In an interview with AFP, French Armed Forces Minister Sebastien Lecornu praised the actions of regional West African group ECOWAS, which has given the junta until Sunday to restore democratic rule or face the threat of military action.

The coup against Bazoum has infuriated France, which has 1,500 troops deployed in the country and was using Niger as a hub for anti-terror operations in the region, after successive coups the last two years in Mali and then Burkina Faso prompted pullouts from those countries.

Paris has made clear it still regards Bazoum, who is being held at the presidential residence in Niamey, as Niger's sole legitimate leader.

Lecornu echoed comments by other Western officials and observers that the coup had come at a precarious moment when several Islamist terror groups including Boko Haram, Islamic State in the Greater Sahara (ISGS) and al-Qaida's local branch were regaining strength.

"Not only has President Bazoum been taken hostage but also the population of Niger," Lecornu told AFP in the interview.

"This putsch will weaken the fight against terrorism in the Sahel, where activity by armed terrorist groups is resurging, notably taking advantage of certain failed states like Mali," he said.

"It's an error of judgment that goes totally against the interests of the country," he added.

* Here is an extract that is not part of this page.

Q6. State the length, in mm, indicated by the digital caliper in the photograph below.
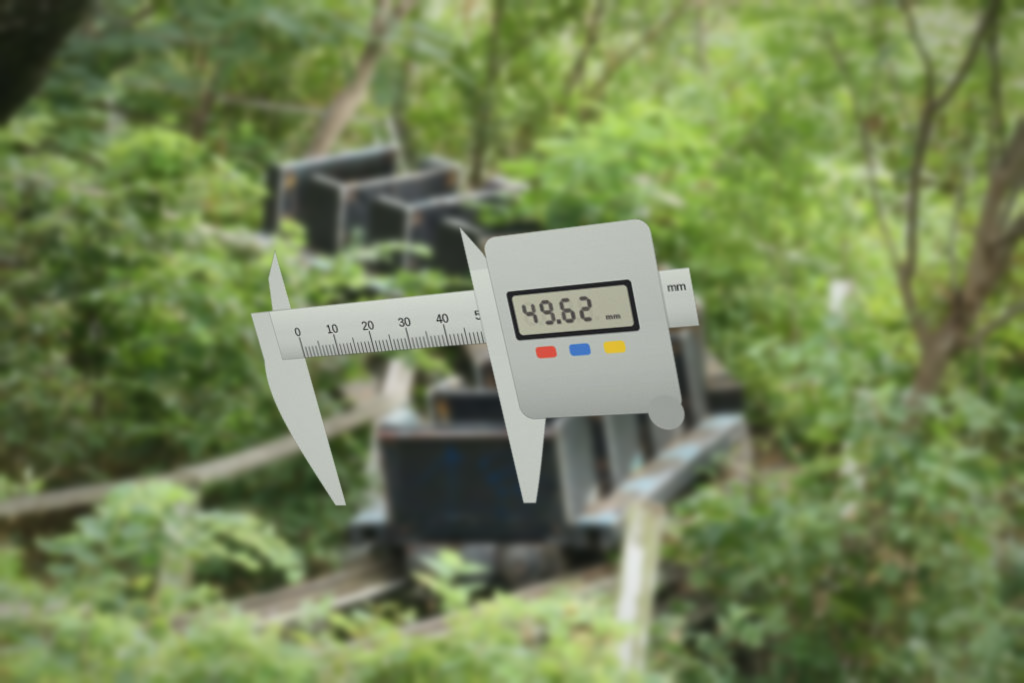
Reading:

The French foreign ministry said earlier on Saturday it firmly supported the efforts of ECOWAS (the Economic Community of West African States) to reverse the coup, and Lecornu said on the eve of the passing of the deadline that the 15-nation bloc was showing its stature.

"More generally, we see that ECOWAS is shouldering its responsibilities in the management of this crisis in Niger, taking strong positions in favor of respect for international law and respect for democratic processes," he said.

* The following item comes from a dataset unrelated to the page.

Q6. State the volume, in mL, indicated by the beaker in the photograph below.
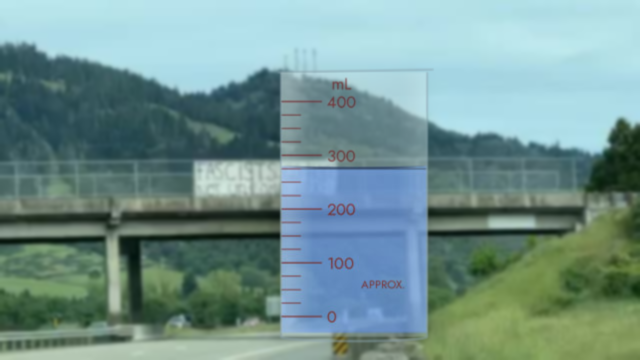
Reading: 275 mL
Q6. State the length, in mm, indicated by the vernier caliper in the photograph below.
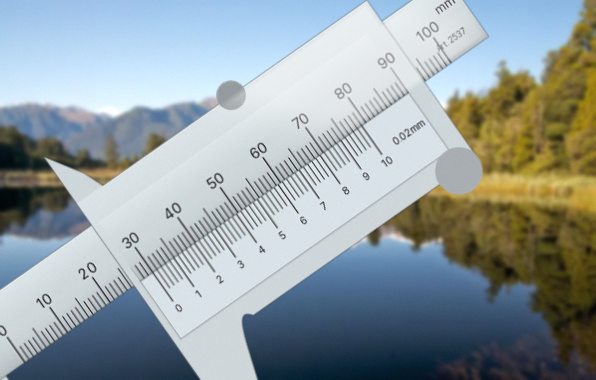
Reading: 30.0 mm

"This is an important milestone that must be welcomed and supported," he said.

Lecornu said there was no indication of involvement in the coup by Russian mercenary group Wagner, which Western governments say is bolstering the regimes in both Burkina Faso and Mali.

"Wagner is not behind this coup. But it is possible that, opportunistically, Wagner can seek to help this junta as it tries to establish itself," he said.

Calling on Wagner, he warned, would have "catastrophic consequences" for Niger.

"Look at the Malian situation after the departure of the French forces … 40 percent of Malian territory is out of the control of the Malian state. It is a failure. Many ECOWAS actors are aware of this."

Lecornu said that Paris had been aware that Bazoum's position was fragile.

But, he said, what was surprising was that the coup stemmed above all from a "personal dispute."

People close to Bazoum had told AFP he recently said he wanted to replace General Abdourahamane Tchiani as the head of his guard.

Lecornu, meanwhile, sought to play down the extent of anti-French sentiment in Niger, despite protests outside the French embassy in Niamey, which saw signs torn down and windows smashed.

"Three Russian flags waved in front of the French embassy, daubed with a few slogans, should neither intimidate us nor push us to hasty conclusions, as is happening too easily with some people," he said.